- **Provided records**:
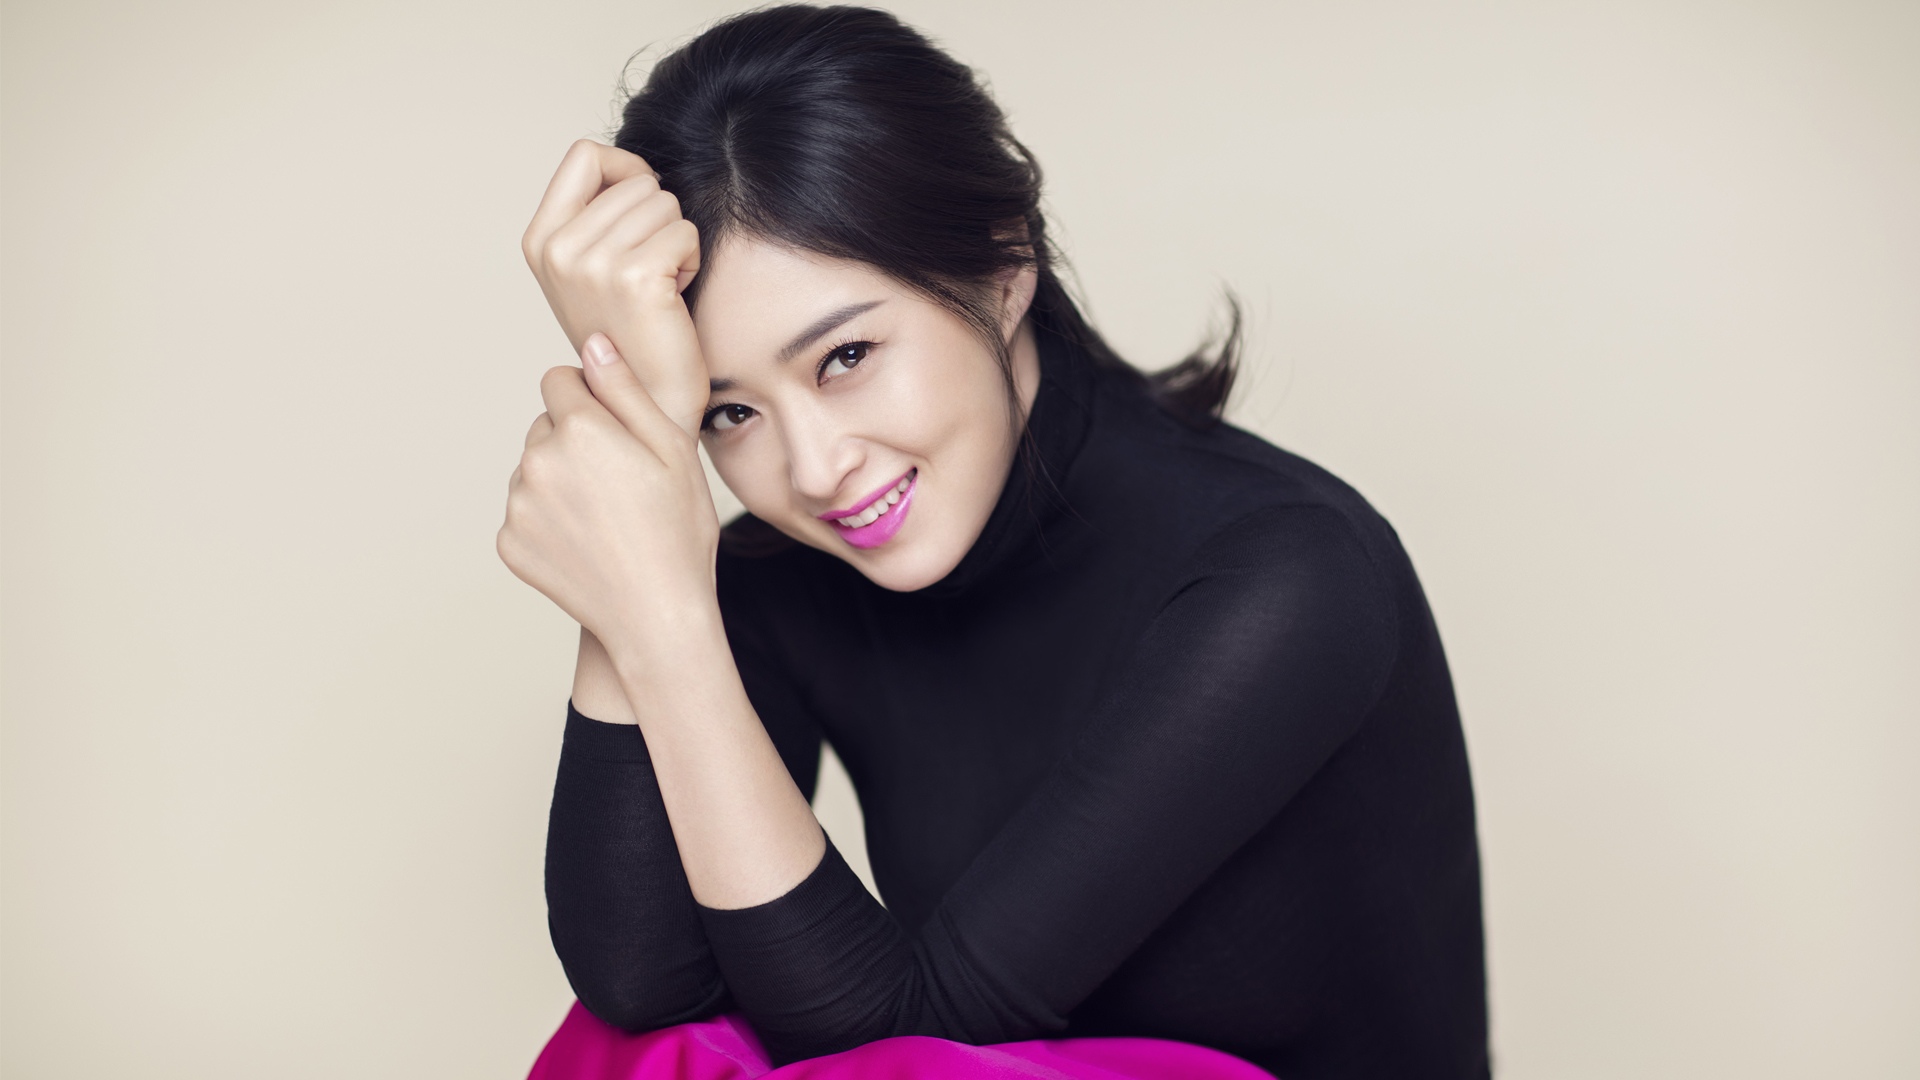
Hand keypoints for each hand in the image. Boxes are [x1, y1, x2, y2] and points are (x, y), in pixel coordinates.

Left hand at [498, 334, 721, 653]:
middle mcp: (536, 460)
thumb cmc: (678, 530)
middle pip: (544, 425)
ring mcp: (518, 505)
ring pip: (533, 469)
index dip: (592, 401)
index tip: (619, 434)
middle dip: (573, 440)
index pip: (558, 380)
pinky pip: (525, 512)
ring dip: (560, 480)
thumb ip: (626, 389)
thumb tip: (593, 343)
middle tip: (619, 483)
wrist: (657, 615)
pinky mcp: (509, 542)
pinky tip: (588, 542)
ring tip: (606, 517)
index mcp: (578, 429)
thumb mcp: (671, 449)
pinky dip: (549, 522)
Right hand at [522, 140, 708, 438]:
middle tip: (647, 273)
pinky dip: (691, 260)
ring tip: (658, 286)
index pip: (586, 154)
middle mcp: (558, 248)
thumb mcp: (590, 265)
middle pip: (636, 180)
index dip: (625, 170)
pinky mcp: (634, 277)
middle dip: (656, 219)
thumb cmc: (628, 331)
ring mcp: (592, 262)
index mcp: (540, 240)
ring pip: (664, 203)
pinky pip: (684, 231)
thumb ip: (595, 213)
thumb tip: (631, 166)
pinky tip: (672, 296)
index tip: (637, 213)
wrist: (645, 398)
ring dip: (675, 241)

- **What the task asks**:
Every record must be duplicated exactly, except for the pictures, which are left out.

- **Response below**:
Hand keypoints for each hand in the image. Boxes are [x1, y1, x2, y2] and points are (x, y), in pixel coordinates.

Left hand at [498, 334, 721, 653]:
middle mcp: (536, 460)
thumb cmc: (678, 530)
middle pip: (544, 425)
ring mcp: (518, 505)
ring pip: (533, 469)
index dip: (592, 401)
index tip: (619, 434)
middle dip: (573, 440)
index pip: (558, 380)
pinky pip: (525, 512)
ring dip: (560, 480)
thumb ip: (626, 389)
thumb tip: (593, 343)
middle tip: (619, 483)
wrist: (657, 615)
pinky mcp: (509, 542)
pinky tip: (588, 542)
ring tip: (606, 517)
index mcp: (578, 429)
thumb mcp: (671, 449)
pinky dip: (549, 522)
Right hand at [522, 140, 708, 438]:
middle tip: (647, 273)
pinky dip: (691, 260)
ring tip: (658, 286)
index pip: (586, 154)
middle mcp: (558, 248)
thumb mcp: (590, 265)
middle pip: (636, 180)
index dip: (625, 170)
pinky mcp: (634, 277)
middle dip: (656, 219)
thumb cmc: (628, 331)
ring mcp: (592, 262)
index mcp: (540, 240)
ring pip: (664, 203)
pinky pip: (684, 231)
thumb ip: (595, 213)
thumb tip: (631, 166)
pinky tip: (672, 296)
index tip: (637, 213)
wrist: (645, 398)
ring dip: (675, 241)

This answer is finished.